Die Wiener Börse hat sich am Mittwoch im Nachmittagshandel nach dem Vortageserholungsschub mit einer schwächeren Tendenz präsentiert. Gegen 14.40 Uhr tendierte der Leitindex ATX mit einem Abschlag von 0,78 Prozent auf 5.409,84 Punkten, nachdem er am Vortag um starke 2,71 Prozent zugelegt hatte. Auch an den europäischen Leitbörsen ging es im Verlauf mit den Aktienkursen abwärts.

Etwas tiefere Rohölnotierungen konnten an den Aktienmärkten wegen der andauernden Unsicherheiten im Nahen Osten nicht beflügeln. Die Internationale Energieagentur (IEA) bereitet angesichts des Krieges zwischen den USA, Israel und dem Iran die Freigabe von bis zu 400 Mio. Barrel Erdöl und Öl-Produkten aus nationalen Sicherheitsreserven vor. Dies ist die größte Freigabe von Öl-Reserven in der Geschichte der IEA.

Am heimischen Aktienmarkt lag auf Unternehmensebene eine dünne Meldungslage vor. Zahlenvorlagen stehen erst am morgigen Donnerstag von der Post, Vienna Insurance und Flughafen Wien zur Veröffentlichung an.

Deutliche Kursrückgänge wiesen die Aktien der Stromversorger auf. Die Verbund-Anteilsscheine gaben 1,3 Prozent nach. EVN verbilligten sich gar um 2,5 Prozent.

Eine Kursschwäche gab es auch bei den Versicherungswerten zu sehen.

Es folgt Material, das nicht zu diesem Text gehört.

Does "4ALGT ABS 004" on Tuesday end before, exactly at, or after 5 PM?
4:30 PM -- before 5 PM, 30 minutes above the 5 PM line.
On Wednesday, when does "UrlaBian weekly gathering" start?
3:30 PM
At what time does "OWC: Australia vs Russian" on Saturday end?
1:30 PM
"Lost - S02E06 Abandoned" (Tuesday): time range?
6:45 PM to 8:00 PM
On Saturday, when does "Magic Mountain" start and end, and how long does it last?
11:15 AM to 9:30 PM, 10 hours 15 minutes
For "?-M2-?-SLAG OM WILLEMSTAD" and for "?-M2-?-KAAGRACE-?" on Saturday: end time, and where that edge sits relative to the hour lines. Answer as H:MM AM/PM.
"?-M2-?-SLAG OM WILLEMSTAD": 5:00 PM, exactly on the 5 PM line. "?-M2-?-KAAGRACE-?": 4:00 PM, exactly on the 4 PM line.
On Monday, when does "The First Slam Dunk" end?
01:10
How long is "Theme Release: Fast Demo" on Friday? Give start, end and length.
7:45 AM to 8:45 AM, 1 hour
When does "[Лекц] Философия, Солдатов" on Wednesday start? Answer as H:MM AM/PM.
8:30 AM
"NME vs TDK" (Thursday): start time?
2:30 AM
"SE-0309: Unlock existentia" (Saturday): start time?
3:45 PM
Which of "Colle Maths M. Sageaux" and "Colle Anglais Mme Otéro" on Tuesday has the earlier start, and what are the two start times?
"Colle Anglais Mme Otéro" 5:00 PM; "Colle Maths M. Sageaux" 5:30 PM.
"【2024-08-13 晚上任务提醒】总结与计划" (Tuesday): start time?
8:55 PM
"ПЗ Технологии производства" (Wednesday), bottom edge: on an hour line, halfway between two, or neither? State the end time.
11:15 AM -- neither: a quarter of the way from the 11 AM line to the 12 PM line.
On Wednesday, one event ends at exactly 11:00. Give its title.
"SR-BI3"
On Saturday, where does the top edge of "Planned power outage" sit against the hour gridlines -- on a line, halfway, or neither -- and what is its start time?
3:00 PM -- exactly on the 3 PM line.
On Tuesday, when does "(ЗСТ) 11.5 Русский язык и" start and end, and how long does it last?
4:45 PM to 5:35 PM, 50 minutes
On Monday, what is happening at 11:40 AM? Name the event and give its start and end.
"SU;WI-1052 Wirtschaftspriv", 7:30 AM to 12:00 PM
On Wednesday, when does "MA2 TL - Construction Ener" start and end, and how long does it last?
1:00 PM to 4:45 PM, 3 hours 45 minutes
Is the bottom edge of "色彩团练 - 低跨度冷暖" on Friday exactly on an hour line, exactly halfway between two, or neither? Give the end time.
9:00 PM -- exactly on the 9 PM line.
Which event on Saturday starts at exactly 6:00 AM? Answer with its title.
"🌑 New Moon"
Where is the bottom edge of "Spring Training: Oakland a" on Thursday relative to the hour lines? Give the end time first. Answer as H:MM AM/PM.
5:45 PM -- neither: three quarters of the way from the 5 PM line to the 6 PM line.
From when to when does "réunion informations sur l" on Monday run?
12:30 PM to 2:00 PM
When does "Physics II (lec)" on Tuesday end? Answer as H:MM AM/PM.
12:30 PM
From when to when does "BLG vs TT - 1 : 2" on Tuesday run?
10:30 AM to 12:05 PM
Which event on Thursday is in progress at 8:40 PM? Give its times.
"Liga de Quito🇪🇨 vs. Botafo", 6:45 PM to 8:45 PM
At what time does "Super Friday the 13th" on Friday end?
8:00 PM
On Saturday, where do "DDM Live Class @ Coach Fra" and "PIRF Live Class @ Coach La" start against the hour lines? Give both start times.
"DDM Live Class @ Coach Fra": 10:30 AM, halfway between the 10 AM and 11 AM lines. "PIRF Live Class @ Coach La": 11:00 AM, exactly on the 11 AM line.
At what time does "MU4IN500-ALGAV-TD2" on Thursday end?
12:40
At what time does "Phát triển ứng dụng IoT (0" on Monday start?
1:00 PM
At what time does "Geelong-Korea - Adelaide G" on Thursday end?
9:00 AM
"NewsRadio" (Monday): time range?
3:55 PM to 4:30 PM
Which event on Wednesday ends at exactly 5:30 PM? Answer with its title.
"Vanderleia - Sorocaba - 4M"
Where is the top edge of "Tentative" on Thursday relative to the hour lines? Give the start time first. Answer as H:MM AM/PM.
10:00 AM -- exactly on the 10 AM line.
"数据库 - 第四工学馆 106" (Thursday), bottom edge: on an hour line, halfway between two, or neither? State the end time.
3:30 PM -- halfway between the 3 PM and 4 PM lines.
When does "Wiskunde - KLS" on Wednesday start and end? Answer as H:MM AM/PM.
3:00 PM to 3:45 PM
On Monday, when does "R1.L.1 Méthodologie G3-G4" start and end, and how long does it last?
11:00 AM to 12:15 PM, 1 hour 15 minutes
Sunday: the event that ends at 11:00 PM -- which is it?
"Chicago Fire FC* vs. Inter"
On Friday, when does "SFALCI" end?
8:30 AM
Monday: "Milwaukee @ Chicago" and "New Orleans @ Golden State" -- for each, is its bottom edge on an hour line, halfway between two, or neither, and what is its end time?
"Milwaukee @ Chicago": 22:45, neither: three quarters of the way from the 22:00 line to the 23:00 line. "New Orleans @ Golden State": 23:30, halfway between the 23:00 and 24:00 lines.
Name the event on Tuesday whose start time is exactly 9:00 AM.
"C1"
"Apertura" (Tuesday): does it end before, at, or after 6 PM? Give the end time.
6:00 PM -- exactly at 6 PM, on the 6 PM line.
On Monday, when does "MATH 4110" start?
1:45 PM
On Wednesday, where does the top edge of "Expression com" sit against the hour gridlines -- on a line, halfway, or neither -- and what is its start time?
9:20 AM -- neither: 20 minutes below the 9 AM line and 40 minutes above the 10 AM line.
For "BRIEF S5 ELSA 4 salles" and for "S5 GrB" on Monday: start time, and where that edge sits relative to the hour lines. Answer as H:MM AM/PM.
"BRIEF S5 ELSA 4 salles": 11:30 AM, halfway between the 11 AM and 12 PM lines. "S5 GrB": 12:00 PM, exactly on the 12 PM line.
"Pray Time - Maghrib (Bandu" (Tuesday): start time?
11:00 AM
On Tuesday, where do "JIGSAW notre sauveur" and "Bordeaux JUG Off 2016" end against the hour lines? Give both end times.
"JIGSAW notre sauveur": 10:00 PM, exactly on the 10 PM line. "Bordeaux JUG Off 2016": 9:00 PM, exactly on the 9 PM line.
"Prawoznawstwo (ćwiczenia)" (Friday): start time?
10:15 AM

Vienna Insurance fielen um zwei Prozent und UNIQA sanken um 1,1 Prozent.

Negative Vorzeichen herrschten auch bei den schwergewichteten Bankentitel vor. Erste Group-Titel ermäßigten sich um 1,3 Prozent. Die Aktionäre der Raiffeisen Bank International mussten ein Minus von 1,6 Prozent verbuchen. BAWAG fielen um ein Prozent.

Die Papiere des Luftfahrtzulieferers FACC rasselten in einer schwachen Branche um 4,6 Prozent tiefer. Die Titel des Cateringunternehmens DO&CO kamen um 3,1 Prozent zurück. Im Technologiebereich gewannen AT&S 1,2 Prozent an Kurswert. Die Post-Anteilsscheine ermäßigten sich vor der Ergebnisvorlage am Donnerstag um 1,8 Prozent.